Wharton led the 47 runners and walkers to the finish line of the single-loop road race in 29 minutes and 23.3 seconds.

Both he and Mike Meadows beat the previous course record of 33:30.4, set by 2011 race winner Will Rice, then 17, of Mercersburg.

Meadows, 55, of Martinsburg, W.Va., placed second overall in 31:31.6 and Luke Cessna, 45, of Fort Loudon, Pa., finished third in 34:27.5.

Cessna placed second in 2011, the inaugural year of the Montgomery-Peters-Mercersburg Connectivity community event. MPMC is a subcommittee of Mercersburg Area Council for Wellness and aims to “build community vibrancy and enhance public spaces by connecting people and places with safe routes for pedestrians and cyclists.”

For his part, Wharton said the course, dotted with a couple of inclines through pristine Pennsylvania farm country, was “beautiful.”

“I’m really happy to come and support a great cause out here,” Wharton said. “It’s something I wanted to wake up early for.”

The 8 a.m. start featured a temperature of 67 degrees with no winds. It was sunny, though, on a course that is destined to become well known as much for its lack of tree cover as it is for a fast five-mile run.

The hills, Wharton said of the inclines in the first and fourth miles, didn’t bother him.

“Hills are kind of a mainstay of my steady diet of running,” said the former marathoner. “I enjoyed it.”

Wharton said the early part of the race “went pretty slow” but matched his goal of maintaining an effort of about 75 percent.

Wharton said that as it is an Olympic year, he has set aside personal training goals in order to meet his professional obligations of helping some of the world’s best athletes to the starting line in London.

“I tend to try to not put anything on the calendar,” Wharton said of goal races. “I just get out there and enjoy my running.”

Enjoyment is something Hope Grady also gets back in returning for her dedication to logging miles.

The 45-year-old Mercersburg woman is a stay-at-home mom who, she said, uses training to pray.

Hope Grady

As for races, “I avoid them,” Grady said. “I’ve been off the racing scene for quite a while. I love to train. I pray while I’m training. This was a very good training run for me.”

Grady led all female finishers to the end of the five-mile run in 35:05.7 — a mere 4.9 seconds off the course record of 35:00.8, set last year by then 14-year-old Caroline Schemel.

Grady said she raced through high school and college in New York and Rhode Island. These days, though, “I’m not a racer. I just like to train.”

If that’s true, practice made perfect for Grady. She earned the top spot in the women’s field by more than 90 seconds as Brooke Schellhase, 36, of Fayetteville, Pa., placed second in 36:38.2. Katie Thompson, 31, of Chambersburg, Pa., finished third in 37:03.6.

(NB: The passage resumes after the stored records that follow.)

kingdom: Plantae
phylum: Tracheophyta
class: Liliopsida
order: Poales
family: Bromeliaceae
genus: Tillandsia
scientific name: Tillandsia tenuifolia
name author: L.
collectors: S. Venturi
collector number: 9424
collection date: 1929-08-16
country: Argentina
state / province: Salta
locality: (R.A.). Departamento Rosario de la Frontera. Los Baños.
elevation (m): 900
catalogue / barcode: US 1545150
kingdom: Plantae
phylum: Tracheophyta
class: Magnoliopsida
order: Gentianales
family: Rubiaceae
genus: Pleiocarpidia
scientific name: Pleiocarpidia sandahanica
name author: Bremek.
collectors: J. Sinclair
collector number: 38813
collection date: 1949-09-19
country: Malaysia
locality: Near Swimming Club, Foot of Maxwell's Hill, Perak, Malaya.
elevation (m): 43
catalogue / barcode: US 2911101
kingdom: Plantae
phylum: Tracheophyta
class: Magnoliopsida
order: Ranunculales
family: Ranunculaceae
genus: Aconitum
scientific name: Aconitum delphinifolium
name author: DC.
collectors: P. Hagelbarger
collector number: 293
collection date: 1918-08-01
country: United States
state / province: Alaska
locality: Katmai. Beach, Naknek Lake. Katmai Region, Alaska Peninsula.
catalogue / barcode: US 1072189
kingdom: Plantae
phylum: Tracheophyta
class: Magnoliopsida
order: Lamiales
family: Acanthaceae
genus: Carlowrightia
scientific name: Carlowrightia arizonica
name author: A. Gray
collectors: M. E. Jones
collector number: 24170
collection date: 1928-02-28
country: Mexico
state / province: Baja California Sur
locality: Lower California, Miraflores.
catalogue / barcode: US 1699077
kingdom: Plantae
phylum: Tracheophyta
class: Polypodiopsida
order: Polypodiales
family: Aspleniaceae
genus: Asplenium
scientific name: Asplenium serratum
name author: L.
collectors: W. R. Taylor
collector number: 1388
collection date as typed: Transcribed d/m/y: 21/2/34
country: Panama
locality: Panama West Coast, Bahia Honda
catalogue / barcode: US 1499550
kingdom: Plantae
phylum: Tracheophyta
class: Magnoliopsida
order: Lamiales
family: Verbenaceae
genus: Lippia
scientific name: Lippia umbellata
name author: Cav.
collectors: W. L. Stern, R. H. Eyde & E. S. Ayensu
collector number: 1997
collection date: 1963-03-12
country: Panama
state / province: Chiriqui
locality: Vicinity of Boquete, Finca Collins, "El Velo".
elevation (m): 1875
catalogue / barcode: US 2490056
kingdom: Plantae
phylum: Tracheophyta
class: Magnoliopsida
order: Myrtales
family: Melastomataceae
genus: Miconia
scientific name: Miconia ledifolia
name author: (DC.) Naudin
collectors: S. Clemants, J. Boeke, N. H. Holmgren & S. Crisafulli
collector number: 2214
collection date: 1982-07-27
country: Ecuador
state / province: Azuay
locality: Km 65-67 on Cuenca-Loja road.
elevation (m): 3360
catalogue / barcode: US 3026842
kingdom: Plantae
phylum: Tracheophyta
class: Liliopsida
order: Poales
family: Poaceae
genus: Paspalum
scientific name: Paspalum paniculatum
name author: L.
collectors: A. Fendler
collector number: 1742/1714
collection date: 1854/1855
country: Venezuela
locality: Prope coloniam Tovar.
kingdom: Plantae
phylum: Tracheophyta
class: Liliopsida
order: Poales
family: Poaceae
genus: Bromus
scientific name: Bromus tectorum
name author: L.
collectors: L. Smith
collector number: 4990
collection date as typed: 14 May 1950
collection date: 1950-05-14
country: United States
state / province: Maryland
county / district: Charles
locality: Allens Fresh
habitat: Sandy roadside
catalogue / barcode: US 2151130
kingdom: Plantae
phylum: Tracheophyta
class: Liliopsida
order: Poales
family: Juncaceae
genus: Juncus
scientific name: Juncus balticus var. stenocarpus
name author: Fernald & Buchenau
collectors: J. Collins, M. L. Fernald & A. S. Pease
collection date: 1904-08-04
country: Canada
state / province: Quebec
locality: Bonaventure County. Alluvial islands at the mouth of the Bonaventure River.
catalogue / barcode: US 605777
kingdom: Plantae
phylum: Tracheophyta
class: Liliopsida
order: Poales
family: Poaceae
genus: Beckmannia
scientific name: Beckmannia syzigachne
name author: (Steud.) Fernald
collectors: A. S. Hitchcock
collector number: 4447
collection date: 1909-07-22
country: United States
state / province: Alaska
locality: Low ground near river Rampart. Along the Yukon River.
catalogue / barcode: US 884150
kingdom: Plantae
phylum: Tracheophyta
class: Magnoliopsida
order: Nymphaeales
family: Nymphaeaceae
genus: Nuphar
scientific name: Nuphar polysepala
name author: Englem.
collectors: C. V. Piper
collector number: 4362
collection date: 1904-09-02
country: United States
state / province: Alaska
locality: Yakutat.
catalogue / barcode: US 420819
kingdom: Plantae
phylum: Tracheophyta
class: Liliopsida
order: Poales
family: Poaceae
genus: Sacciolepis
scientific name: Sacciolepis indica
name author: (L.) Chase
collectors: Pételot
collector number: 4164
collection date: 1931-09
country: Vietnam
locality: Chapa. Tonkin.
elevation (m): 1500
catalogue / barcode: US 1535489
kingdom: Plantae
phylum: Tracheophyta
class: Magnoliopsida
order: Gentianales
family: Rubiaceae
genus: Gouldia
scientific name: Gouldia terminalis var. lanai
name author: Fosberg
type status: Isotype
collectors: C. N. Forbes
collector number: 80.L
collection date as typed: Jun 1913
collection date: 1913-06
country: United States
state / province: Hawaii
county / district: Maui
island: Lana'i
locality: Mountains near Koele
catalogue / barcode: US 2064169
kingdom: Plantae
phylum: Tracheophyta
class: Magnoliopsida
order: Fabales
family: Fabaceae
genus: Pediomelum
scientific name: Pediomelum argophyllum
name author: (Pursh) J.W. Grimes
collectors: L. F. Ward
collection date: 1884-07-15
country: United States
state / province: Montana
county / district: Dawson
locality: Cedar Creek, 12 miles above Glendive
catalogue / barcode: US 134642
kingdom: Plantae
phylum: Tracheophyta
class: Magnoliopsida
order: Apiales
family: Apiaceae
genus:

Though she acknowledged her training didn’t meet her personal standard to call it a race, “it’s always in my mind to run hard,” Grady said.

“I’m a runner to the core,” she said.

Grady said a person always on her mind is her daughter, who died at the age of 2 from brain cancer.

“She’s where I want to be one day. In Heaven,” Grady said.

The lifelong Catholic said she prefers to run alone while meditating “on the mysteries of Christ’s life. I certainly find peace. If I’m stressed out about this or that, I go for a run.”

Grady said she prays the Rosary while running.

“God guides me with every step,” she said. “You know how it is with runners. You love it, but … sometimes when I don’t actually want to run, I will go out specifically to pray the Rosary. That’s ho wmuch I love that prayer.”

Race Director Danielle Fox, of MPMC, moved this year’s event under the banner of the Potomac Highlands Distance Club, an affiliate of the Road Runners Club of America.

In addition to an increase in the number of participants to this year from last, Fox also coordinated a successful health and fitness expo on the site of the Mercersburg Lions Club Community Park.